Tek başına kalmak yeniden belki de en az hasarlı sonuç olabilirdi Furkan için. Nefsini köreltemeyip döktüğü içini artık koridorlardan, köşe başlarından ve tüm daire personelinin ağzının içinden toplamaktaydı. Sustuklarının yaptığı parça tesirli patlama en çok onu zararlı çıkarmıştı. Herkes en azından bir cümlelik bilgiye sahipti Furkan hakkında. Zaten bu tek cümle de insanlara sayfalar dolusu anlatacak hikayeler yaratmaya yeterdi. Ne kadar sakin yaklaştığını düşünse de, bir erkeğe kendinden durmaksızın bahseden başka bir erkek sevimsizlik ve bıkkınlık yaratırdı. Hesap edemediği bu durum şimdi insanların ağzında geviş malzemesi bir başı eğik olmasına sebep olmuştu. Şu saatten sonra kiminle konuşsa ayrı bir dalga konusu, farklı bir espri malzemesi ve bazıları sayesinde fıkralara malzeme olacaktı.

İnsanların meraklarını köreltmek tehlikelidir. Zaman içinde unutulan ve hortlarmışçasına gün yüzüne çıkan tüm merak konuları nedeni bilinmez bir hırs küpünü de beraberinde getirir. Geçmişte öğrenilemeyen şey her ne ise sonradan öğrenildiğinde daha da merak uyandırıcı olur. Bu kez daha derin incelenme gereksinimi duyar insan. Sürekli araştırır ve bir sonuca varma yolu arar. Bulamadığı yolları ise kendisi yaratır. Çünkü, meraksal sabrının sonunda olan insan kendi merakını yine kendi yöntemlerince dindirmek istemektedir. Bu bir çeşit ruhsal tatmindir. Özellikle iş yeri gibi sosyal ortamlarda, Furkan gibi birinin yeniden uyandırdığı meraklar, o insanlara göre ele verilmiş kozlar niteliğindedir. Furkan’ı çıkmak istediği yere ulaşmaması için elinden geleni yaptıracak, kin tabanlı kozlardır bunlar.

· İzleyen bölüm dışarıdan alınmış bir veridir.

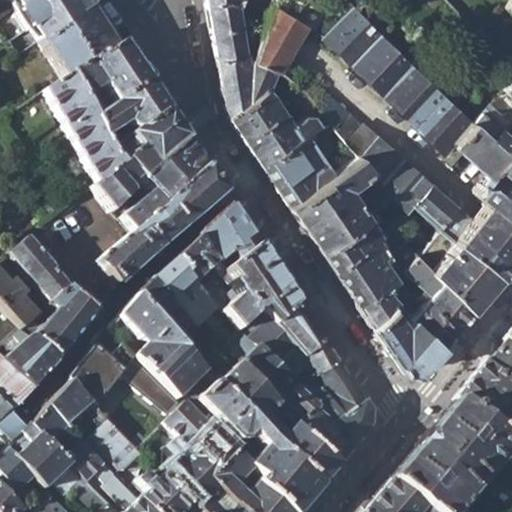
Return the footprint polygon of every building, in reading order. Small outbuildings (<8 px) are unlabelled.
[(8,0),(17,13),(14,15),(36,43),(85,11),(77,0),(8,0)] [(241,0),(203,0),(213,59),(247,55),(255,54),(270,12),(257,10),(254,23),(251,24),(249,47),(245,48),(237,10),(241,0)] [(304,26),(321,37),(350,9),(341,0),(338,0),(326,12),(307,0),(275,0),(272,8),(304,26)] [(253,62),(277,73),(304,26),(272,8),(270,12),(255,54),(253,62)] [(321,37),(335,50),(365,23),(350,9),(321,37)] [(36,43),(61,81),(109,50),(87,14),(85,11),(36,43)] [(335,50),(351,65),(379,37),(365,23),(335,50)] [(351,65),(382,95),(410,66),(379,37),(351,65)] [(0,115),(34,93),(8,41),(2,45),(0,40),(0,115)] [(162,111),(116,45),(109,50),(61,81),(41,94),(93,185),(117,167),(108,148),(101,134),(125,121),(130,127),(136,128),(138,127),(162,111)] [(277,73),(253,62),(248,63),(247,55),(213,59),(216,79),(215,80),(220,103),(225,116),(267,91),(277,73)] [(382,95),(413,126),(442,97),(410,66),(382,95)] [(225,116),(259,165),(309,130),(325,120),(310,102),(301,90),(280,75),(276,79),(300,109),(291,115),(298,124),(292,127),(267,91),(225,116)] [(301,90),(310,102),(321,90),(310,80),(301,90)] [(472,125),(511,161),(511,80),(501,92),(511,102),(511,143),(503,136),(506,132),(502,127),(505,123),(487,106),(472,125)] [(325,120),(333,129),(347,112),(321,90),(310,102),(325,120)] [(413,126),(444,155),(453,145),(472,125),(442,97),(413,126)] [(138,127),(136,128),(108,148),(117,167),(93,185),(88,190),(108,213),(128,194),(120,184),(131,173),(139,182),(182,141),(162,112),(162,111),(138,127)] [(345,143),(355,155),(374,135),(361,124),(345,143)] [(482,205),(511,230),(511,161),(472,125),(453,145),(488,175),(482,183),(478,181),(471,190),(473,195),(483,203),(482,205)] [(316,139),(309,130),(259,165),(285,205),(326,177),(305,146),(316,139)] [(357,158),(379,183),(400,159),(374,135),(355,155),(357,158)] [(120,215),(132,229),(200,168),(182,141),(139,182),(147,192),(120,215)] [(316,251),(364,219),(346,190),(361,180),(369,191),(364,194),(375,211),(392,200),(379,183),(357,158),(326,177),(285,205),(316,251)] [(392,200),(403,210),(409,206),(427,183),(428,182),(400,159),(379,183),(392,200)] [(95,264),(115,285),(218,194),(200,168),(132,229),(95,264)] [(443,234),(452,242),(471,219),(428,182),(427,183),(409,206),(437,229),(443,234)] [(235,299),(231,289),(224,295),(203,272),(216,262),(227,254),(233,261),(254,246),(226,205),(186,240),(189,243),(171,261),(216,311),(219,314),(220,313),(235,299)] [(471,219),(452,242),(496,278),(511,258),(511,230),(482,205),(471,219)] [(316,251),(341,286),(380,257),(402,242),(393,233),(380,245),(376,239),(380,236),(371,224),(375,220),(371,215),(364,219),(316,251)] [(470,308),(496,278),(452,242),(443,234),(437,229),(415,258),(428,270),(470,308)] [(0,311),(8,320),(18,331),(22,336),(0,361),(0,366),(28,391),(93,314),(65,290),(23,241),(4,257),(32,287),(44,304),(42,306),(50,313),(38,327),(29,321),(32,318),(17,301),(21,296),(9,282),(4,286),(0,281),(0,311)] [(341,286),(366,324),(386,306),(391,301),(381,292),(393,280),(383,269),(388,263),(399,272),(400,271),(413,257),(402,242),(380,257),(341,286)] [(220,313),(234,328),(256,307),(263,315),(273,327),(295,306),(254,246),(233,261),(221,269),(218,271),(221,276),(219,278),(231,289),(235,299),(220,313)] [(221,269),(233,261),(227,254),(216,262),(221,269)] [(407,317),(437,347),(470,308),(428,270),(415,258),(413,257),(400,271),(399,272),(422,292),(416,298),(413,293),(409,297),(393,280),(381,292),(391,301),(407,317)] [(150,280),(175,307),(196,329),(216,311),(171,261),(150,280)] [(272,408),(233,367),(221,377),(211,376),(208,372),(209,364),(166,316),(175,307),(150,280),(131,298),(202,374),(212,384),(267,442),(264,446),(317,486),(332,468),(285,430),(277,438),(260,421),(270,410),(272,408)] [(132,356),(176,398),(202,374),(131,298),(116,317),(138,340),(148,341),(132,356)] [(273,327),(301,359),(321,344),(295,306),(273,327)] [(437,347),(407,317),(401,324),(386,306),(366,324),(398,373),(415,373),(437,347)] [(273,327),(263,315),(242,336),(246,340),(253,347),(350,447),(363,432),(366,428),(367,411),(334,362),(307,381),(297,371),(305,364),(301,359),(273,327)] [(0,327),(0,346),(18,331),(8,320),(0,327)] [(511,323),(498,341),(501,343),(511,351),(511,323)] [(103,421),(133,452),(157,427),(182,451),(158,475),(194,511),(235,511),(201,481),(230,452),(176,398),(132,356),(106,329),(63,383),(85,403),(103,421)] [(238,361),(253,347),(246,340),(226,360),(233,367),(238,361)] [(511,351),(501,343),(484,365),(511,385),(511,351)] [(297,371),(307,381),(334,362),(321,344),(301,359),(305,364),(297,371)] [(285,430),(332,468),(350,447),(253,347),(238,361),(233,367),(272,408),(270,410),(275,415),(282,405),(297,417),(285,430)] [(453,401),(511,447),(511,445),(511,385),(484,365),(480,362),(450,399),(453,401)] [(0,405),(9,414),(28,391),(0,366),(0,405)] [(63,425),(85,403),(63,383),(44,405),(63,425)] [(261,449),(244,466),(259,482),(255,487),(283,511),(295,511),(317,486),(264,446),(267,442),(212,384),(193,403),(245,452),(255,445),(261,449)] [(453,401),(388,481),(424,511),(456,511),(511,447),(453,401)] [(0,439),(6,445),(14,437),(22,428),(9,414),(0,405),(0,439)] [(28,423),(49,444),(59,435),(66,428),(63,425),(44,405),(28,423)] [(133,452),(103,421),(85,438),(115,469),(121,469),(136,454),(133,452)] [(31,477),(41,488),(68,463),(64,460),(49,444),(28,423),(22,428),(14,437),(30,454),(19,464),(31,477)] [(81,443),(66,428),(59,435),(74,450),(81,443)] [(101,465),(81,443),(74,450),(64,460),(68,463),(86,481),(101,465)] [(0,478),(14,492),(31,477),(19,464),(5,448),(0,452),(0,478)] [(201,481),(235,511),(283,511),(255,487),(259,482),(244,466),(230,452),(201,481)] [(121,511),(148,511),(135,499),(111,475),(100,487),(114,503),(123,499),(129,504),(121,511)] [(135,499),(148,511),(194,511),(158,475),(149,484),(141,476),(135,476),(129,482),(139,493),(135,499)] [(424,511),(388,481),(361,511),(424,511)] [(24,505),(30,511),(39,511),(52,501),(41,488),(34,494),(35,497),(24,505)] [(0,511),(18,511),(20,511),(0,489),(0,511)] [(62,511),(63,511),(52,501),(39,511),(62,511)]
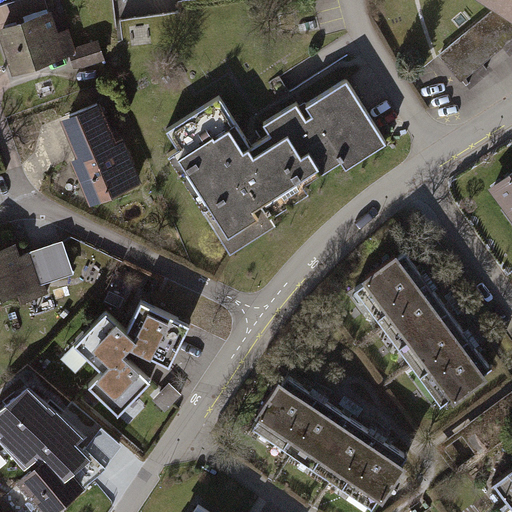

Furkan kendi başına açtığı sorunların henüz farkında değildi. Şu an için sadece dedikoduların vardığı noktaları ve ağzından tam olarak neleri kaçırdığını çözmeye çalışıyordu. Konuşurken şuursuzlaştığının farkına varması geç ancak olumlu bir adımdı. İçten içe seviniyordu bir yandan da. Kafasını yalnızlığından başka kurcalayan, merak ettiren ve farkında olmasa da insanları kendisine yaklaştıran şeyler oluyordu artık. Sonunda iyi kötü diyalogların kurulacağı zamanlara adım atmıştı nihayet…

17 Ekim 2008 Cuma

İstenilen Düzey

Bölüm 2: Orijinal Yalnızlık

İyi bir çalışan olmanın ilk koşullarındandır susmak. Görmek ve unutmak da peşinden gelir aslında. Bu iki mühim gereksinime rağmen susmak birincil niteliktedir. Herkesin müptelası olduğu gizemi beraberinde getirir çünkü. Gizem insanları çeken yegâne olgu olduğundan. Susmak her zaman iyi bir sivrilme ve parmakla gösterilme sebebidir. Tek sorun söylenmeyenlerin giderek bütün vücudu şişme bir balon gibi kaplamasıdır. Zaman içerisinde bolun şişer ve en olmadık zaman diliminde patlar. Meziyet, balonun patlama anını iyi hesaplayıp yanlış yerde olmayı engellemektir.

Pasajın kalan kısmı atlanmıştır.